We have settled a case on behalf of our client, a man in his 30s, who was left with long-term neurological damage from developing Cauda Equina Syndrome. This was compounded by failures on the part of a GP at his local practice.
Our client had a previous history of back problems including sciatica. Such symptoms indicate disc degeneration in the spine, putting an individual at risk of a slipped disc, which can compress the sensitive Cauda Equina nerves at the base of the spine controlling bladder, bowel and sexual function and sensation.
In early 2013 our client injured his back while lifting something heavy at work and suffered from back pain and some sciatic pain in his left leg for the rest of that year. In January 2014, his pain escalated significantly and he made several attendances at his GP practice, where he was recommended pain relief and physiotherapy. At this stage, his symptoms were severe but limited to back and left leg pain.
A few weeks later our client had an appointment with the defendant GP in this case. He reported that he now had pain and altered sensation in both legs and a new symptom of perineal numbness. The GP documented these symptoms and upon examination found numbness in the left side of our client’s anal area. Numbness or altered sensation in this area in the presence of back pain is a red flag symptom for the possibility of Cauda Equina compression.
Despite having noted and recorded this red flag symptom, the GP did not appear to consider Cauda Equina Syndrome or take appropriate action in terms of referring our client straight to A&E or an orthopaedic / neurosurgical team. The GP did subsequently chase up an already ordered MRI scan but did not raise with the orthopaedic team the new symptoms that our client had developed or request urgent action.
An MRI scan was carried out a few days later and the radiologist immediately identified compression of our client’s Cauda Equina nerves. Immediate steps were taken to ensure that he was admitted to hospital and our client underwent decompression surgery the next morning.
Following the surgery, our client was left with sensory disturbance in his perianal area and legs, as well as bladder and bowel functional problems. He was told about Cauda Equina Syndrome and red flag signs during his stay in hospital and therefore had concerns that he should have been referred to hospital by his GP practice at an earlier stage. He instructed Penningtons Manches to investigate whether the care he had received was appropriate.
Having taken information from our client and reviewed his records, our Cauda Equina claims team was of the view that the GP did not appear to have considered the possibility of Cauda Equina Syndrome and should have done.

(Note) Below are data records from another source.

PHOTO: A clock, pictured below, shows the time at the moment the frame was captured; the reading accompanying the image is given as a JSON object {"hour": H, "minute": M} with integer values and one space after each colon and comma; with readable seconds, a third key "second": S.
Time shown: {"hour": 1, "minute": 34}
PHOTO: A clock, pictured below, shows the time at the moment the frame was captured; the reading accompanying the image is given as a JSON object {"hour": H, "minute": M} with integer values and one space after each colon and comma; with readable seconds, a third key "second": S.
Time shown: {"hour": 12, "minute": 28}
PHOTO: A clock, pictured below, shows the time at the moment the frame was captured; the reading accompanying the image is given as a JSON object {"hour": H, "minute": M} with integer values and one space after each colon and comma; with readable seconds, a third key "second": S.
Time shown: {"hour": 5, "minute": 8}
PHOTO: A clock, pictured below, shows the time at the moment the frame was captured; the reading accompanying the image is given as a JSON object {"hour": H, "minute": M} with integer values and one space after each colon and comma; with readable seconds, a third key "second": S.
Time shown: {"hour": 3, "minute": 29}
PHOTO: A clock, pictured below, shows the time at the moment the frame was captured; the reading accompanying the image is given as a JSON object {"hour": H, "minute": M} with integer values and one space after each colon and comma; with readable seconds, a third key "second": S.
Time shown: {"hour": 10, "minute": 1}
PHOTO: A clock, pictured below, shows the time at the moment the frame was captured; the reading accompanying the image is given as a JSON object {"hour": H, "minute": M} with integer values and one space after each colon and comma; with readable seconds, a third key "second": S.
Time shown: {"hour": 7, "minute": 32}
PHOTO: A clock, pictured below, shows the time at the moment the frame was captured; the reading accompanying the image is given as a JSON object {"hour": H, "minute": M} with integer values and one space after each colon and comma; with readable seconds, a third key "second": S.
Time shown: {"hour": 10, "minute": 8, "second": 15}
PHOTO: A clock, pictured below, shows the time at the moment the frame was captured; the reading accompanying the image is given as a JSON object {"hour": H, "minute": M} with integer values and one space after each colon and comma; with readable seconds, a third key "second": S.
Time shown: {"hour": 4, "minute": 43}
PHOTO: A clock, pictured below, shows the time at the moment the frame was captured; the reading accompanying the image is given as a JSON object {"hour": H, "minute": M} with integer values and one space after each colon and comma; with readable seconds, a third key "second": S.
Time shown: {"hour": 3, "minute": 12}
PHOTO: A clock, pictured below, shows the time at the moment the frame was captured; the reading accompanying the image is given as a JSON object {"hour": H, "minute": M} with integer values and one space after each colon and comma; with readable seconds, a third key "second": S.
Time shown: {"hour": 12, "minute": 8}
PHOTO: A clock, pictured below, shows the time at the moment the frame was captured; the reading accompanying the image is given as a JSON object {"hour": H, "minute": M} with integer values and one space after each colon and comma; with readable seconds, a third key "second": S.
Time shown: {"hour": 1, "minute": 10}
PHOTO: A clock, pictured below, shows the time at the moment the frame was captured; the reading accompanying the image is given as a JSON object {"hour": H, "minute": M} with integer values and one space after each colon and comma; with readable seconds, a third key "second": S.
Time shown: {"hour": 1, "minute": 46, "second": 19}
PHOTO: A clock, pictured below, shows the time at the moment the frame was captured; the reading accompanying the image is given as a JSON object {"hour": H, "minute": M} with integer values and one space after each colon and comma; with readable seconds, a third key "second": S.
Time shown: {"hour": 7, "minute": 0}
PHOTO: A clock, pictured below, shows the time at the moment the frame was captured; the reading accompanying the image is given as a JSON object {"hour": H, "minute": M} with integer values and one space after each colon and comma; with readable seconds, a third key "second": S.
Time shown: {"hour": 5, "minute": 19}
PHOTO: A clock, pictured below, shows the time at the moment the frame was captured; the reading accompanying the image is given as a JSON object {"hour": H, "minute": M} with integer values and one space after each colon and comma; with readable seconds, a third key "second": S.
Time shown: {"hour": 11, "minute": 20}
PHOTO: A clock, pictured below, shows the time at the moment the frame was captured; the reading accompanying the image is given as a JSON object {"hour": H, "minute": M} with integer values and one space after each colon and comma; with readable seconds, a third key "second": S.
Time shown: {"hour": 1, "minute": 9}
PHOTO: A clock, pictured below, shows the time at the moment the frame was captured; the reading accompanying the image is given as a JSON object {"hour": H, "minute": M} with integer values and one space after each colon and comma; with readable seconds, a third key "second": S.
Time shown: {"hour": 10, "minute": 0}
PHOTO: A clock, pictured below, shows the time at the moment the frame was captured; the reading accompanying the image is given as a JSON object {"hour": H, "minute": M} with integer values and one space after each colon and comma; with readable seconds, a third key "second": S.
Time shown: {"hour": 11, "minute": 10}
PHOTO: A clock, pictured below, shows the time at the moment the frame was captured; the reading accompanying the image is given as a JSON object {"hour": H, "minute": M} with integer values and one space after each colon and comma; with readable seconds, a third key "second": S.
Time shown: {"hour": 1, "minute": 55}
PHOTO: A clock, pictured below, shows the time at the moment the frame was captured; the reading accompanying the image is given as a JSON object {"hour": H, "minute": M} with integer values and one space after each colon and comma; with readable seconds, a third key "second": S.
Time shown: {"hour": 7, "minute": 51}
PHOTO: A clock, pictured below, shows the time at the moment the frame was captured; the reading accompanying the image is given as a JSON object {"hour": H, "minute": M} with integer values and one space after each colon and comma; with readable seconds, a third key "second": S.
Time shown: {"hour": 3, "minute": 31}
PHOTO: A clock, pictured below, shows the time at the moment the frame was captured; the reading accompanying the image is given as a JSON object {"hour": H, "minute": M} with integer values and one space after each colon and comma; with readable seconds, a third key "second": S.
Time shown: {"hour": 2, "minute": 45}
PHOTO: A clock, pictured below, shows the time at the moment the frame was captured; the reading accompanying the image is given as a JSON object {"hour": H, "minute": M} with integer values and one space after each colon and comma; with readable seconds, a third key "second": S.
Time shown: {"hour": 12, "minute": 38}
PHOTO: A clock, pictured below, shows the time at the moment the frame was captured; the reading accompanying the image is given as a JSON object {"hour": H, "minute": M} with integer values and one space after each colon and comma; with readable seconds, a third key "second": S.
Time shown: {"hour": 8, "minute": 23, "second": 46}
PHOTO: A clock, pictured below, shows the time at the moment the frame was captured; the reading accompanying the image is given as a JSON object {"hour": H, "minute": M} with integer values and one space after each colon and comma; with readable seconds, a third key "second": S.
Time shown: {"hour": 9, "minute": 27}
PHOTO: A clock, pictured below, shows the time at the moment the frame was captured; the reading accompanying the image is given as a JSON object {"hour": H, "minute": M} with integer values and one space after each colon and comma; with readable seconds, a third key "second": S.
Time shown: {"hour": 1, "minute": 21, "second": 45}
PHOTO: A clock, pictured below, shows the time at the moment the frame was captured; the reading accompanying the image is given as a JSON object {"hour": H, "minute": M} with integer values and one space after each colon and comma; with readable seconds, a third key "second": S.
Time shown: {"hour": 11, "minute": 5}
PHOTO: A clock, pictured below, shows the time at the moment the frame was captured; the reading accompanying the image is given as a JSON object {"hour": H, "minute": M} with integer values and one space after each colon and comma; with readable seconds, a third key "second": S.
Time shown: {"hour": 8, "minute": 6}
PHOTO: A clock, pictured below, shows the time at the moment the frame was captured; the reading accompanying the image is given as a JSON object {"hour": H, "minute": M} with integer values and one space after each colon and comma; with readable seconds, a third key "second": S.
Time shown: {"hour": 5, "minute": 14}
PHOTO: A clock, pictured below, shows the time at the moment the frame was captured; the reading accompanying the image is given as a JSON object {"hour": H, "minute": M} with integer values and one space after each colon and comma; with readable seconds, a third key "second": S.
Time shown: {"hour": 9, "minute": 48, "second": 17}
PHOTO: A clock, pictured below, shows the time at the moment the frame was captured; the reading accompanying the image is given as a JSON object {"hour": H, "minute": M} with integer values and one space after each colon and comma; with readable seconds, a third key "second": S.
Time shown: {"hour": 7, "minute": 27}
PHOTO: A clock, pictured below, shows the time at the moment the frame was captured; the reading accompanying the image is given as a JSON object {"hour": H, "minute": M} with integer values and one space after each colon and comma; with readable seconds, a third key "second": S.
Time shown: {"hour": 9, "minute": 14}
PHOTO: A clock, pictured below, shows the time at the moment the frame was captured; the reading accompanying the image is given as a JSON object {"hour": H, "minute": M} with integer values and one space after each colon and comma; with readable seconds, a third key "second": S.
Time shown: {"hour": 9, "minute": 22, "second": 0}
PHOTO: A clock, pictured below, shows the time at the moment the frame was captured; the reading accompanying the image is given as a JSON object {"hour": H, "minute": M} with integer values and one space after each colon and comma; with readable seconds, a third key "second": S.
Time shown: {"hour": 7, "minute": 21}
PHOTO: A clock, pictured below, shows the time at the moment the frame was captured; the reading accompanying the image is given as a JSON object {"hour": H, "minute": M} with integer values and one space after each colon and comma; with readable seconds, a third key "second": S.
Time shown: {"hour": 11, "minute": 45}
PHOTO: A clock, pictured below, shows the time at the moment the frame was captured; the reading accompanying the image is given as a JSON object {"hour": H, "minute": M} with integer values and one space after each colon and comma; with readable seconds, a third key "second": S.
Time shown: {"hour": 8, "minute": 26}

We instructed a GP expert who confirmed that the care provided by our client’s GP on that day fell below an acceptable standard and amounted to a breach of duty of care. We then sought input from a spinal surgeon who was of the view that the delay in investigation and diagnosis had adversely affected our client’s outcome.
We presented a case on the basis that the GP’s clinical records entry clearly documented symptoms and signs of Cauda Equina Syndrome which were present in conjunction with back pain. As soon as perianal numbness was found on the GP’s own examination, this mandated a referral to hospital. Our client also now reported symptoms in his right leg in addition to those present in his left leg. Perianal numbness and bilateral leg pain are both red flags for Cauda Equina Syndrome.
The symptoms and signs documented required emergency (same-day) MRI scanning. No responsible body of general practitioners would support the GP’s failure to refer our client to hospital for MRI scanning to confirm or exclude the diagnosis of Cauda Equina Syndrome, given these symptoms. It was therefore not acceptable for the GP simply to chase the routine MRI scan request that had already been made.
It was alleged that, but for the breach of duty by the GP, our client would have been referred to hospital that day, either directly to an orthopaedic / spinal team or via A&E. The MRI scan would have confirmed the presence of Cauda Equina compression, an urgent referral to a neurosurgeon or orthopaedic spinal surgeon would have been made and our client would have been transferred to a neurosurgical unit. He would then have had emergency decompression surgery within, at most, 24 hours of attendance at A&E.
The GP’s alleged breach of duty resulted in a seven to eight day delay in diagnosis and in our client undergoing urgent decompression surgery to prevent further damage to the Cauda Equina nerves. The evidence from the expert spinal surgeon was that our client’s bladder and bowel functional problems were as a result of the delay in diagnosis. On the balance of probabilities, had he been referred to hospital appropriately, he would have undergone surgery within, at most, 36 hours of the onset of his condition and this would have resulted in a better outcome in terms of his bladder and bowel function, which would have been normal although he might possibly have had some impaired sensation. The experts also alleged that the delay contributed to our client’s right leg sensory deficit and sexual function impairment.
Our specialist team presented the claim to the defendant GP on that basis and, after a short negotiation, the case settled in our client’s favour.